In the realm of artificial intelligence, the larger the scale, the stronger the capability seems to be. In pursuit of more powerful language models, major tech companies are madly stacking model parameters and training data, only to find that costs are skyrocketing as well. Is there no method that is both economical and efficient for training language models?
Researchers from Harvard University and Stanford University recently published a paper in which they discovered that the precision of model training acts like a hidden key, unlocking the "cost code" of language model training.
What is model precision? Simply put, it refers to the number of digits used in model parameters and computational processes. Traditional deep learning models typically use 32-bit floating-point numbers (FP32) for training, but in recent years, with the advancement of hardware, it has become possible to use lower-precision numeric types, such as 16-bit floating-point numbers (FP16) or 8-bit integers (INT8) for training.

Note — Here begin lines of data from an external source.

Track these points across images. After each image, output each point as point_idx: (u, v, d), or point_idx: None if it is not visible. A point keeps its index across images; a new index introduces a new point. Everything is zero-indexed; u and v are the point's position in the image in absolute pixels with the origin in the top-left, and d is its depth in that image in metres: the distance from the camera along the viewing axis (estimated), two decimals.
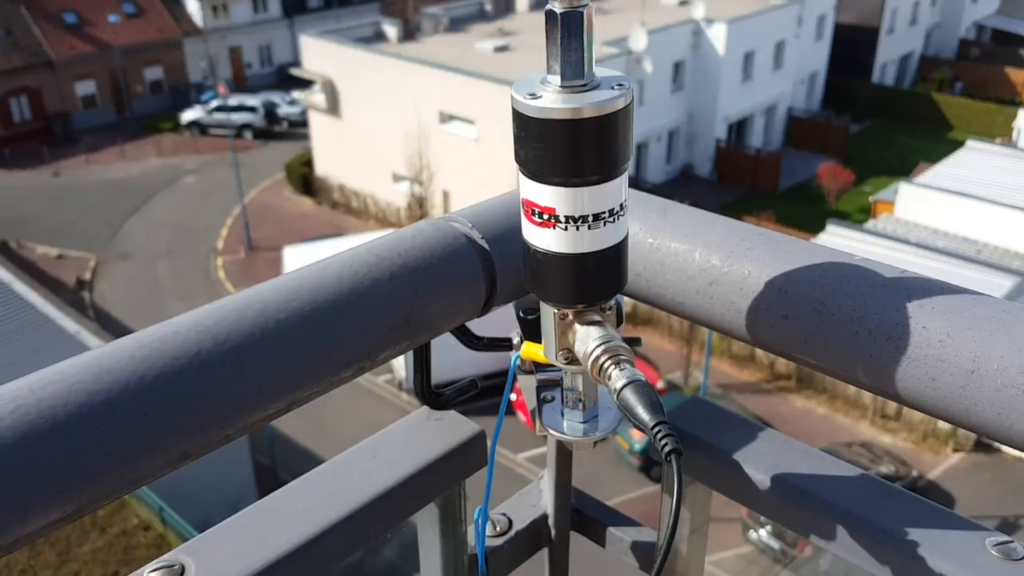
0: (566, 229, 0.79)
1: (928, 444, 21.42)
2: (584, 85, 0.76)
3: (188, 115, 43.34)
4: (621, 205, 0.80)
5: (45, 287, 25.66)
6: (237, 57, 49.64)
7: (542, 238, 0.80)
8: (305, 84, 37.12)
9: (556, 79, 0.76)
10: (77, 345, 20.53)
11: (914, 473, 19.79)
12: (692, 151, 37.35)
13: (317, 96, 34.84)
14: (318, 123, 35.75)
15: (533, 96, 0.75)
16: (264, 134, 42.89)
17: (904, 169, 35.55)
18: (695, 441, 1.04)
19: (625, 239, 0.83)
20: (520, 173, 0.80)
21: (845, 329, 0.83)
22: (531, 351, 0.91)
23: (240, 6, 49.22)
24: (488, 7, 39.39)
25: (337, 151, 35.07)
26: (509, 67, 29.70)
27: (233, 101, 41.59)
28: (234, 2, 48.91)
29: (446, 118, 30.40)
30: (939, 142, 39.25)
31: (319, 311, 0.82)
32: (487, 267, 0.96)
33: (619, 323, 0.90)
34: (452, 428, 1.07)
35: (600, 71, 0.79)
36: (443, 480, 1.04)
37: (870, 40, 44.72)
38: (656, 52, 31.74)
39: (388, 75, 31.70)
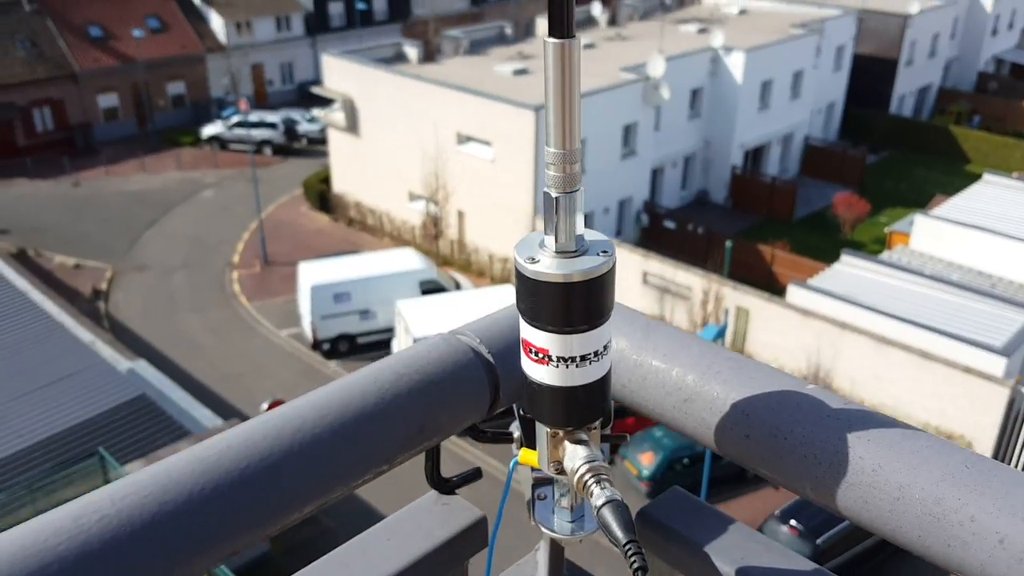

So, what impact does reducing model precision have on model performance? This is precisely the question this paper seeks to explore. Through extensive experiments, the researchers analyzed the cost and performance changes of model training and inference under different precisions, and proposed a new set of "precision-aware" scaling rules.
They found that training with lower precision can effectively reduce the "effective number of parameters" of the model, thereby reducing the computational load required for training. This means that with the same computational budget, we can train larger-scale models, or at the same scale, using lower precision can save a significant amount of computational resources.
More surprisingly, the researchers also found that in some cases, training with lower precision can actually improve model performance! For example, for models that require "post-training quantization," using lower precision during training makes the model more robust to the reduction in precision after quantization, thereby performing better during inference.
So, what precision should we choose for training models? Through analyzing their scaling rules, the researchers came to some interesting conclusions:
Traditional 16-bit precision training may not be the optimal choice. Their studies suggest that 7-8-bit precision might be a more economical and efficient option.
Pursuing ultra-low precision (such as 4-bit) training is also not wise. At extremely low precision, the effective number of parameters of the model will plummet, and to maintain performance, we need to significantly increase the model size, which in turn leads to higher computational costs.
The optimal training precision may vary for models of different scales. For models that require extensive "overtraining," such as the Llama-3 and Gemma-2 series, using higher precision for training may be more economical and efficient.
This research provides a fresh perspective on understanding and optimizing language model training. It tells us that the choice of precision is not static but needs to be balanced according to specific model scales, training data volumes, and application scenarios.
Of course, this study also has some limitations. For example, the model sizes they used were relatively small, and the experimental results may not be directly applicable to larger-scale models. Additionally, they focused only on the model's loss function and did not evaluate the model's performance on downstream tasks.
Nevertheless, this research remains significant. It reveals the complex relationship between model precision and model performance and training costs, and provides valuable insights for designing and training more powerful and economical language models in the future.